### SELECTED PASSAGE
───
The core function of every CPU is made up of the following four simplified stages:
Fetches program instructions from RAM;
Decodes (or understands) them;
Executes them (carries them out);
Stores (in RAM) any results which are produced.
Comparing CPUs is not simple. Many different factors affect the performance of a CPU. We can look at the clock speed of the CPU (Usually measured in GHz), but we must also look at number of cores, amount of cache and, very importantly, the design or architecture of the CPU.
The main manufacturers of desktop, laptop and netbook CPUs are Intel and AMD. ARM and Intel are the min manufacturers of cell-phone CPUs.
There are many ways to compare CPUs. One way is to compare the architecture or design of the CPU.
The internal architecture of a CPU has as much to do with a CPU's performance as the clock speed, so two CPUs with the same clock speed will not necessarily perform equally. Whereas an Intel 80286 microprocessor requires 20 cycles to multiply two numbers, an Intel 80486 or later processor can perform the same calculation in a single clock tick. (Note that clock tick here refers to the system's clock, which runs at 66 MHz for all PCs.) These newer processors, therefore, would be 20 times faster than the older processors even if their clock speeds were the same. In addition, some microprocessors are superscalar, which means that they can execute more than one instruction per clock cycle.[2]
Different architectures may also require more or less power than others. The most well known modern architectures are those designed by Intel for desktop PCs. AMD is their largest competitor in the deskop space but ARM currently dominate the design of low power processors for mobile devices.
───
### EXCERPTED RECORDS
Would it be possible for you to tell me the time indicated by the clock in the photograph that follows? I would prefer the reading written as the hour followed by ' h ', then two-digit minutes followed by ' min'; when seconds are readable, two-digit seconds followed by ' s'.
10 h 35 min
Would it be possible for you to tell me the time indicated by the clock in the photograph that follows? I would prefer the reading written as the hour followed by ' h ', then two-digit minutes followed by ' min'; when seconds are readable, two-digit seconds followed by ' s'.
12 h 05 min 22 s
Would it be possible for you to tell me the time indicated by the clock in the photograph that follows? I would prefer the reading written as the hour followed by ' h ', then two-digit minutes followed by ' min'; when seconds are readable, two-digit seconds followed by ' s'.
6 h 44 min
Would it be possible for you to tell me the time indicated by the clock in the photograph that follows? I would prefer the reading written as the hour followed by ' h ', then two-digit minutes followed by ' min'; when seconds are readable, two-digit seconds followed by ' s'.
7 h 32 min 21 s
───
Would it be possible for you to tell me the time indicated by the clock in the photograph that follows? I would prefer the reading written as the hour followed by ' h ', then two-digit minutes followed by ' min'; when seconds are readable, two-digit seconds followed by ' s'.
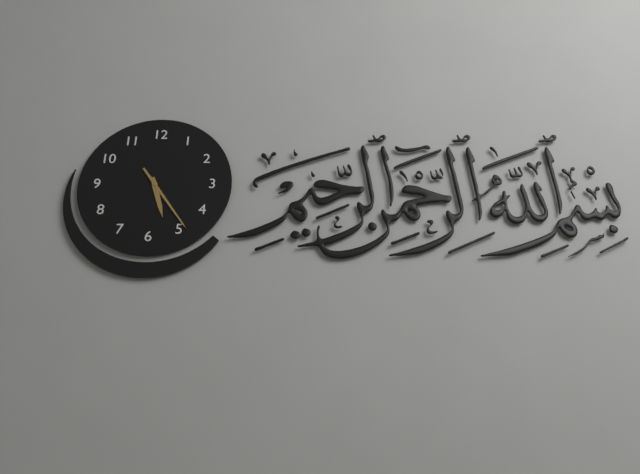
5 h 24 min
───
### REQUESTS
• A. According to the CPU passage, how many cycles does an Intel 80286 microprocessor need to multiply two numbers?
• B. List the four simplified stages that make up the core function of every CPU, as given in the CPU passage.
• C. Transcribe the part of the CPU passage that starts at the words "The core function" and ends after "design of the CPU.".
The listing has nothing to do with the CPU passage.

### SOLVED TASKS
• A. 20 cycles.

• B.
1. Fetches program instructions from RAM
2. Decodes (or understands) them
3. Executes them (carries them out)
4. Stores (in RAM) any results which are produced

• C.
The core function of every CPU is made up of the following four simplified stages:
Fetches program instructions from RAM;
Decodes (or understands) them;
Executes them (carries them out);
Stores (in RAM) any results which are produced.
Comparing CPUs is not simple. Many different factors affect the performance of a CPU. We can look at the clock speed of the CPU (Usually measured in GHz), but we must also look at number of cores, amount of cache and, very importantly, the design or architecture of the CPU.
The main manufacturers of desktop, laptop and netbook CPUs are Intel and AMD. ARM and Intel are the min manufacturers of cell-phone CPUs.
There are many ways to compare CPUs. One way is to compare the architecture or design of the CPU.